River district angles for water project funds | PostIndependent.com

River district angles for water project funds

Greg Masse
Staff Writer

As the state endures its worst drought on record, the Colorado River Water Conservation District is looking to find new ways to prepare for such events.

The Glenwood-based district has come up with a 0.25 percent mill levy increase that district officials say will go far in securing more locally owned water, rehabilitating existing reservoirs and increasing water efficiency.

“The only criticism we’ve received is, `You should have asked for more,'” CRWCD spokesman Chris Treese said.

If passed, the tax would cost the average homeowner in the district about $5 per year, Treese said.

“This is a quarter mill, which is about the same as our current assessment, but it would go toward a different purpose,” Treese said.

Treese and CRWCD engineer Dave Merritt explained that the district made it through the past summer’s irrigation season using temporary agreements and relying on the kindness of other water rights owners.

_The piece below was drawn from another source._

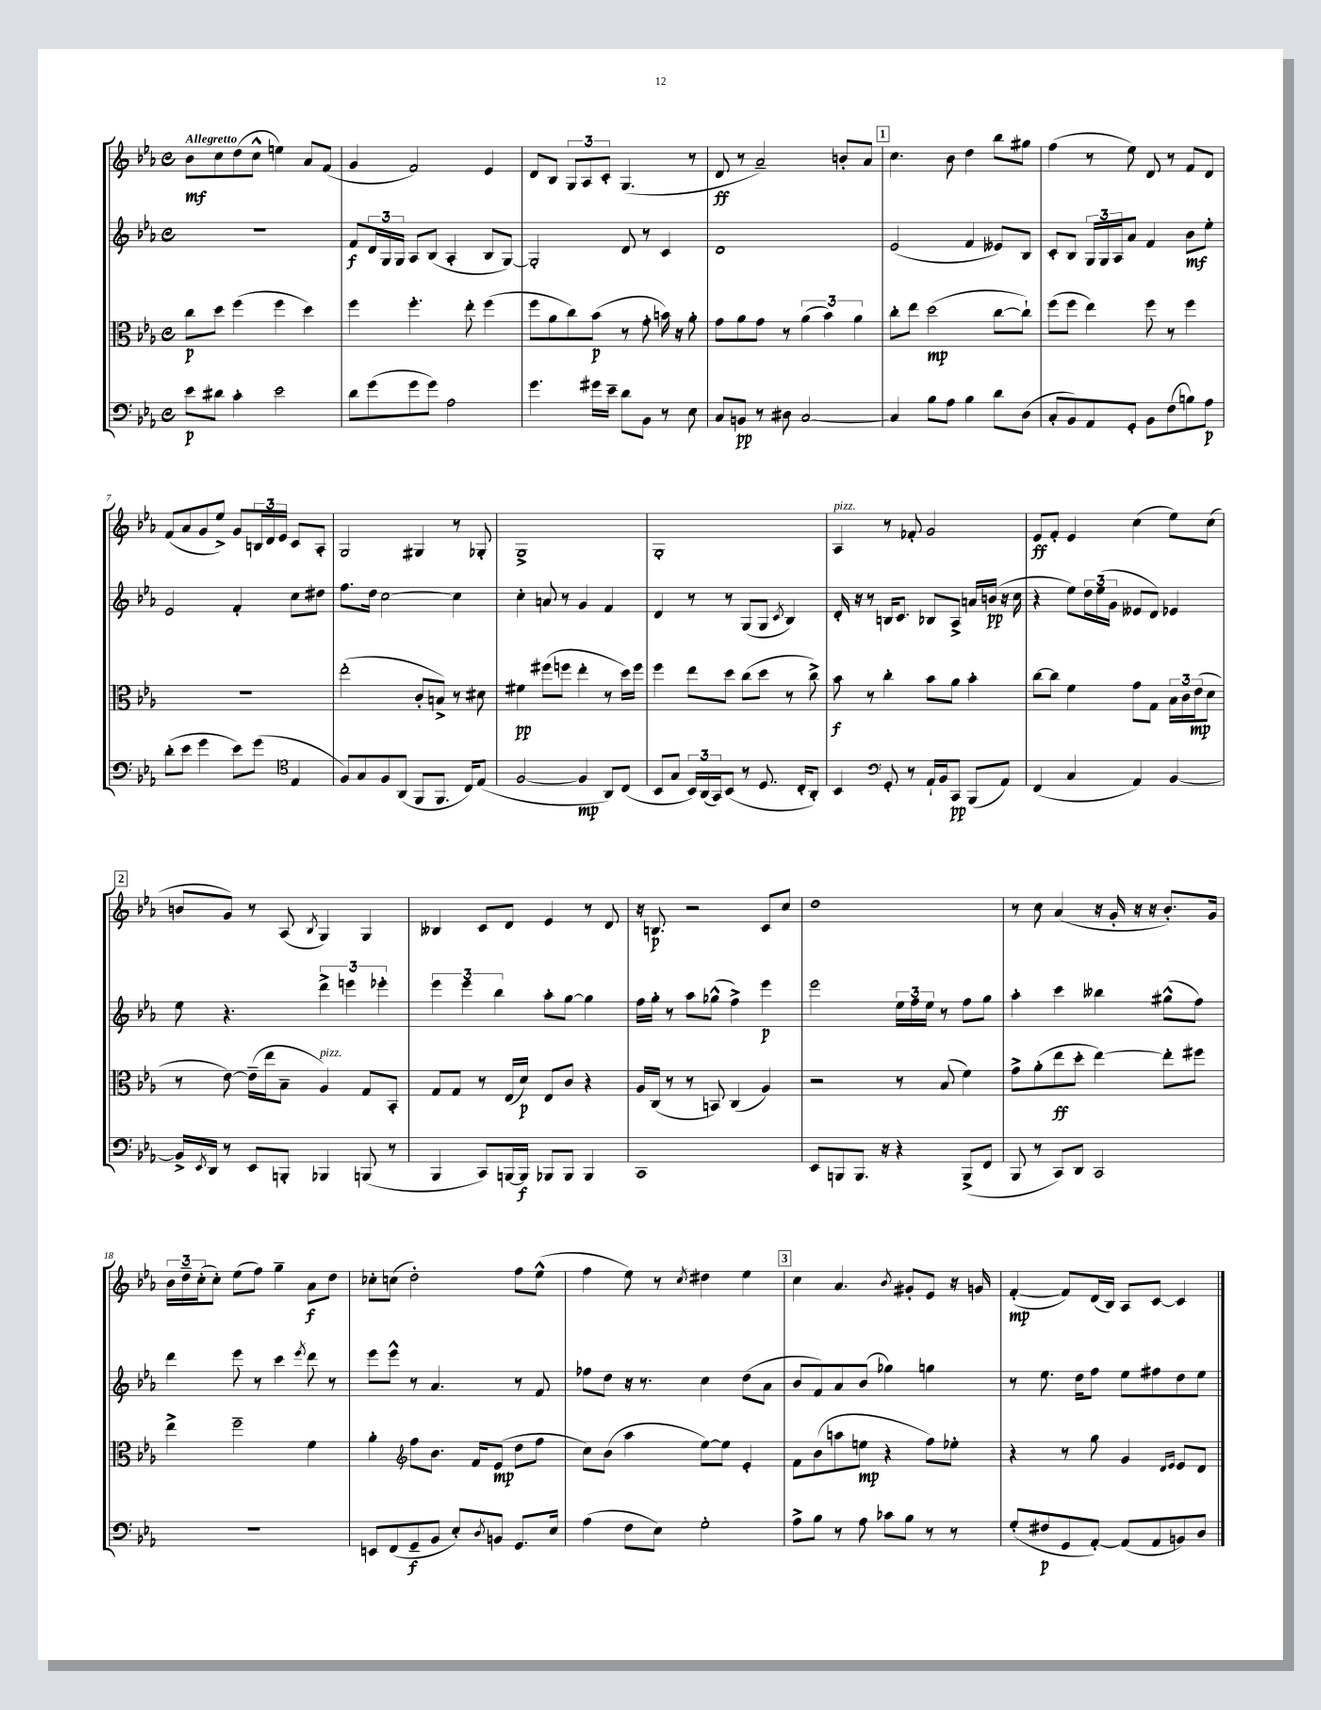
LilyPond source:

“We need a long-term solution,” Treese said. “One of the problems we found is even with Ruedi (Reservoir), even if we had the ability to contract on time,” the federal bureaucracy would delay water releases until it’s too late.

To get around the bureaucracy, the money gathered from the mill levy would go toward securing local water ownership. That way, once agreements are reached, the water can be released quickly.

“We can do that and we won’t be tied up with the cumbersome federal process,” Merritt said.

Improvements would consist of building small water-storage projects, making small dam repairs and enabling the enhancement of small off-channel reservoirs – all likely less than 1,000 acre-feet.

“When you’re high up in the basin, it can make a big difference,” Merritt said. “In the smaller towns, a little more water is critical.”

Another type of improvement could entail the lining of irrigation ditches. “Selenium is a problem in the Western Slope,” Merritt said. “If we can take dirt ditches and pipe them,” river water health could improve.

Some of the money could also be used as seed or match money for federal grants, Treese and Merritt said.

“In many ways, this is an expansion of what we’ve been doing,” Treese said.

In all, the district is looking to gain $2.7 million in 2003 and annually thereafter until 2022.